Feel free to message me girl. Me and my babydad split ages ago and have lived separately the last 5 weeks. Best thing to do is if possible be civil with his dad and friendly when your son is around. My family and my baby dads family say they can’t tell we’re split because we are so calm and nice around our son because he deserves that. My son goes to his every Friday and comes home Saturday or Sunday. We also FaceTime most nights for 30 mins so dad can see what he’s doing and so my son can have a babble to him and his dad will pop in to see him every Wednesday and put him to bed. Best thing for them is routine. To be honest my son has only just settled with this routine, at first he was really difficult when he came back from dads, he wasn’t asking for dad but his behaviour was naughty is the only word I can use to describe it. However he’s got much better especially because when I drop off or dad does he sees us leave and we say we’ll be back. And we always are. It’s tough I know -
And it broke my heart when he first started going to his dads but honestly I’m glad for the break now. His dad has a better bond with him as they always do things together like park, soft play. Sometimes two separate but happy parents is better than parents who are together and not happy. Just try to establish a routine with your baby dad and stick to it.
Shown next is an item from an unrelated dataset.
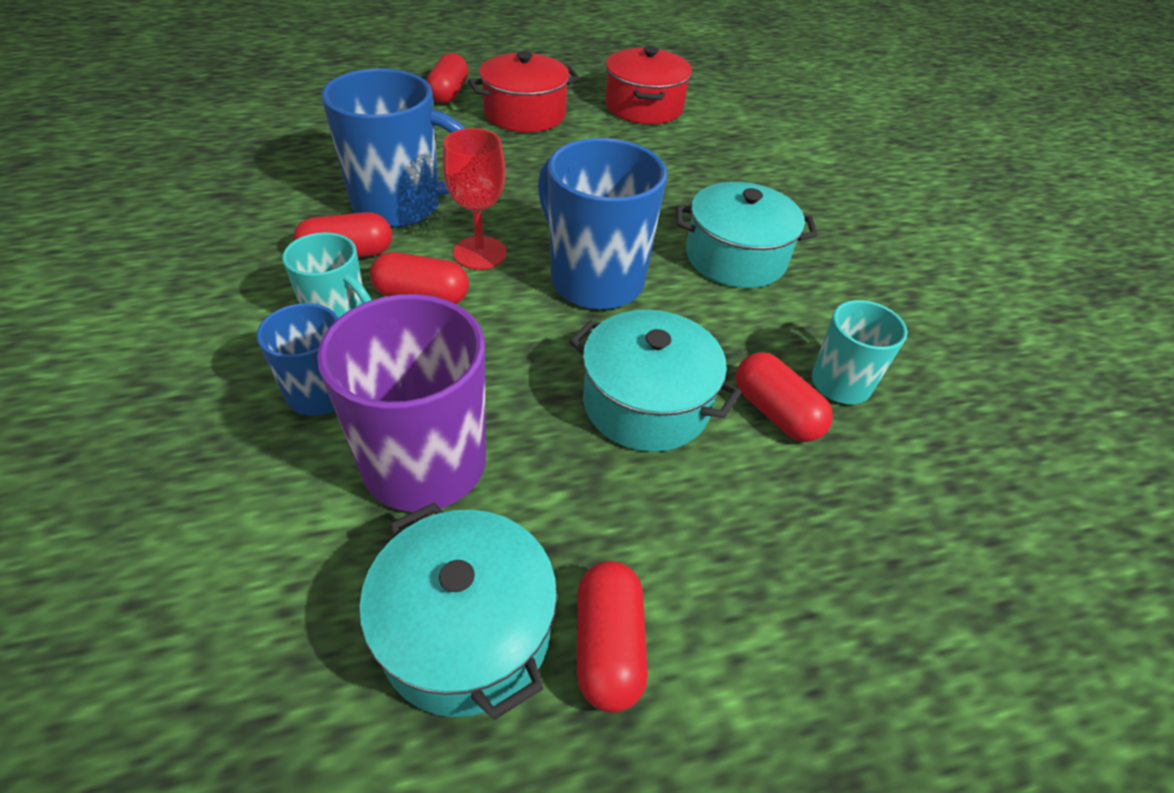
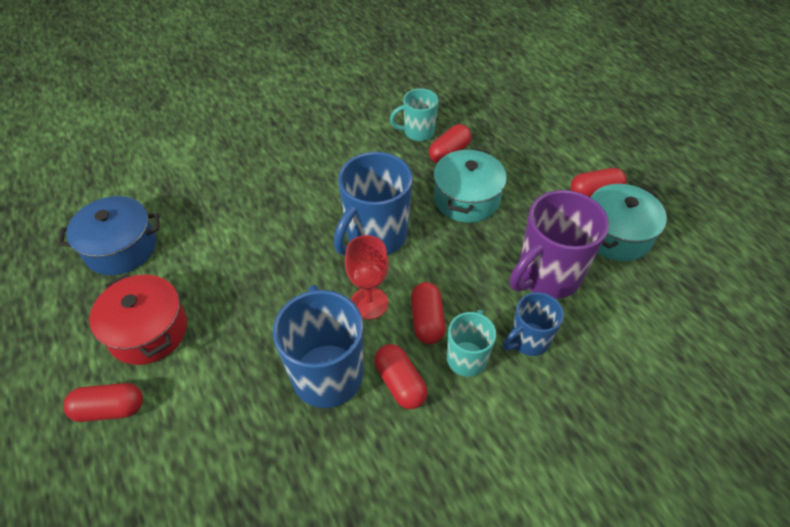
camera: 100 degrees left, 5 degrees up
red pot [605,46,692,124] -> blue pot [58,196,159,275]
turquoise pot [676,182,817,288] -> none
And also agreements, what you’re ok with, what he’s ok with, money, conflicts, boundaries etc! Me and mine agreed that any conflict or disagreements we have on text so my son doesn’t see or hear it. I promise it’ll be ok. Feel free to reach out x
My parents split when I was 9 years old, and then when I was 13 he remarried and moved 2 hours away. He picked me up and I spent every other weekend there until uni. I’m not going to lie, there were hard times and I hated missing out of sleepovers/parties with friends as a teen. But… and you might not like hearing this but it IS a positive. I have a lovely step mum who I adore and I also have a half brother on my Mums side who I love so much. These people wouldn’t be in my life if my parents were together so it worked out for the best ❤️
I spent almost every weekend going to my dads, they split when I was 2 so I have no memories of them together as a couple whatsoever. My dad moved multiple times but mostly had a base at his parents for years, so while I was spending time with my dad I was also spending a lot of time with my grandparents on that side which was lovely. It made weekends really special as we were always doing something or going somewhere and I never felt unsettled. I’ve turned out pretty good!